Idaho Finance Dept. stops Nevada foreclosure-relief company

By ibrealestate

The Idaho Department of Finance has ordered Nevada corporation National Foreclosure Relief Inc. to cease and desist from offering and selling mortgage loan modification services to Idaho residents.

The company apparently targets distressed homeowners seeking to avoid foreclosure on their homes. The Idaho Department of Finance said in a release that the company has never been licensed in Idaho to engage in the offer or sale of mortgage loan modification services, as required by Idaho law.

The Federal Trade Commission sued National Foreclosure Relief Inc. in February, alleging violations of the Federal Trade Commission Act by engaging in misrepresentations of the company’s services to consumers.

The Idaho Department of Finance said it became aware of this company operating in Idaho without a license when it received a complaint from an Idaho couple who paid $1,875 in up-front fees to National Foreclosure for assistance in avoiding foreclosure on their home of 23 years.
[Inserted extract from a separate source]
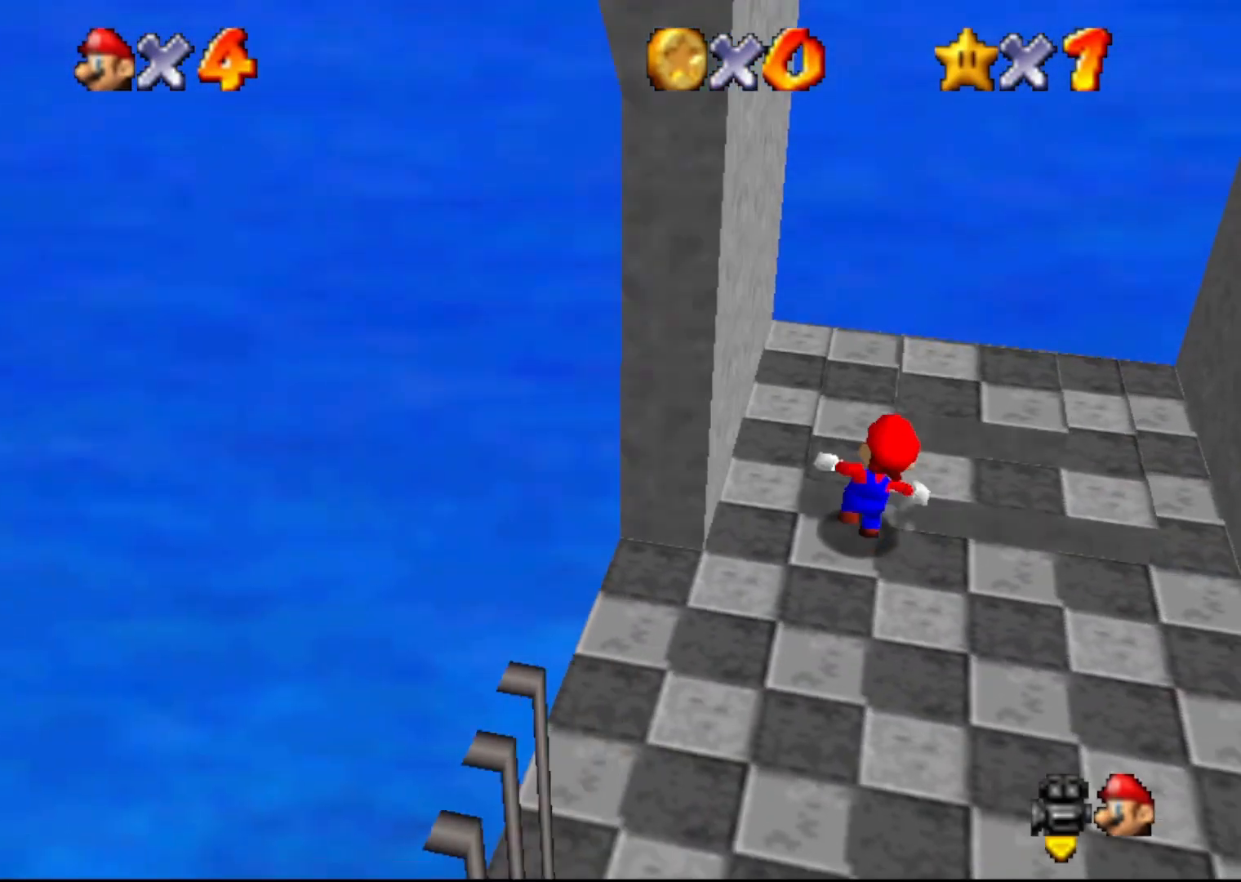
{"buttons": [], "left_stick": "right", "events": [[50, "left_stick", "up-right"], [400, "left_stick", "right"]]}
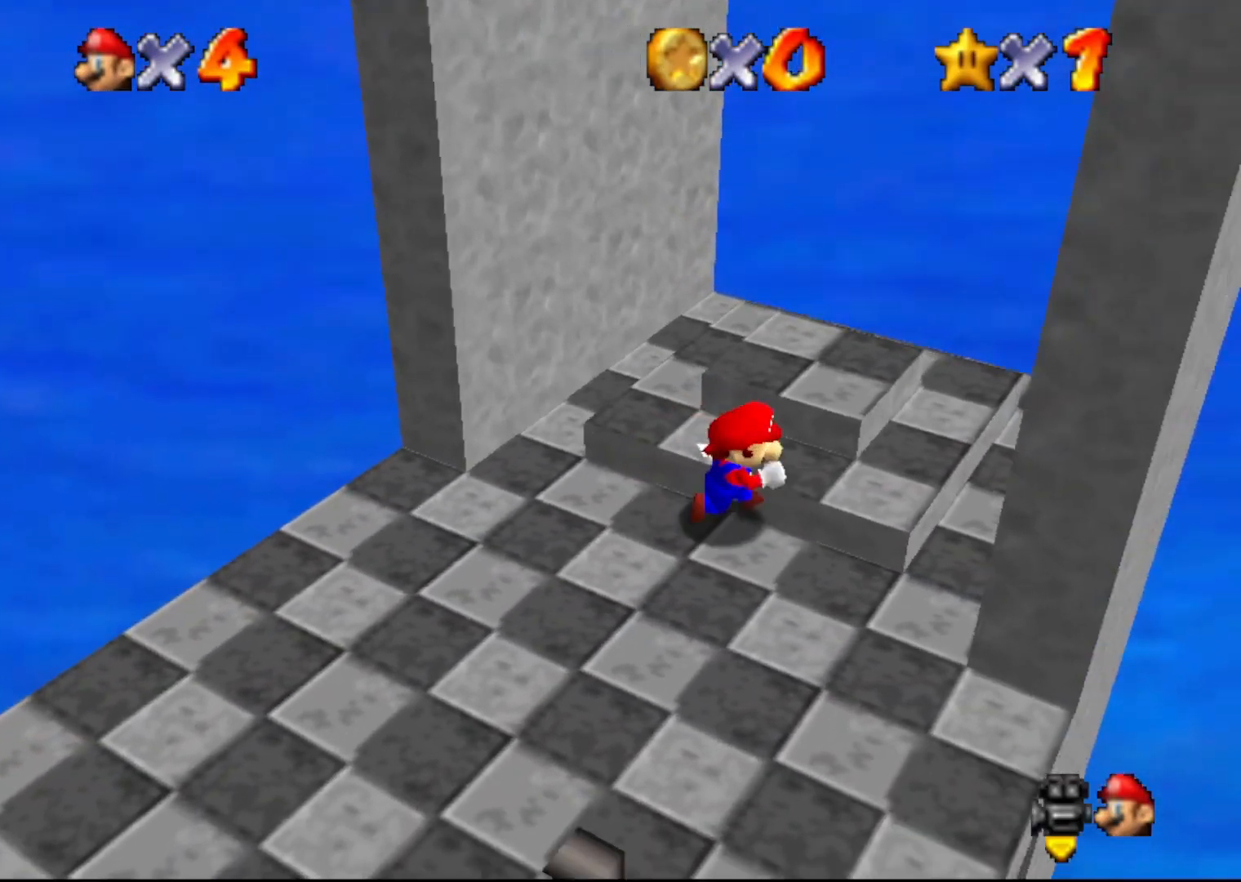
{"buttons": ["A"], "left_stick": "left", "events": [[283, "A", "down"], [383, "A", "up"], [417, "left_stick", "left"], [500, "A", "down"]]}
National Foreclosure also debited from the couple’s bank account three payments of $1,200 each, which the couple understood would be applied primarily toward their monthly mortgage payments. The couple later learned that National Foreclosure had pocketed all of the money it had received from the couple, who ultimately lost their home to foreclosure, the department said.

“It is a sad result when distressed homeowners reach out for help with their mortgage problems and become victimized by unscrupulous mortgage loan modification companies, often losing both their home and the upfront fees they’ve paid to such companies,” Idaho Department of Finance Director Gavin Gee said.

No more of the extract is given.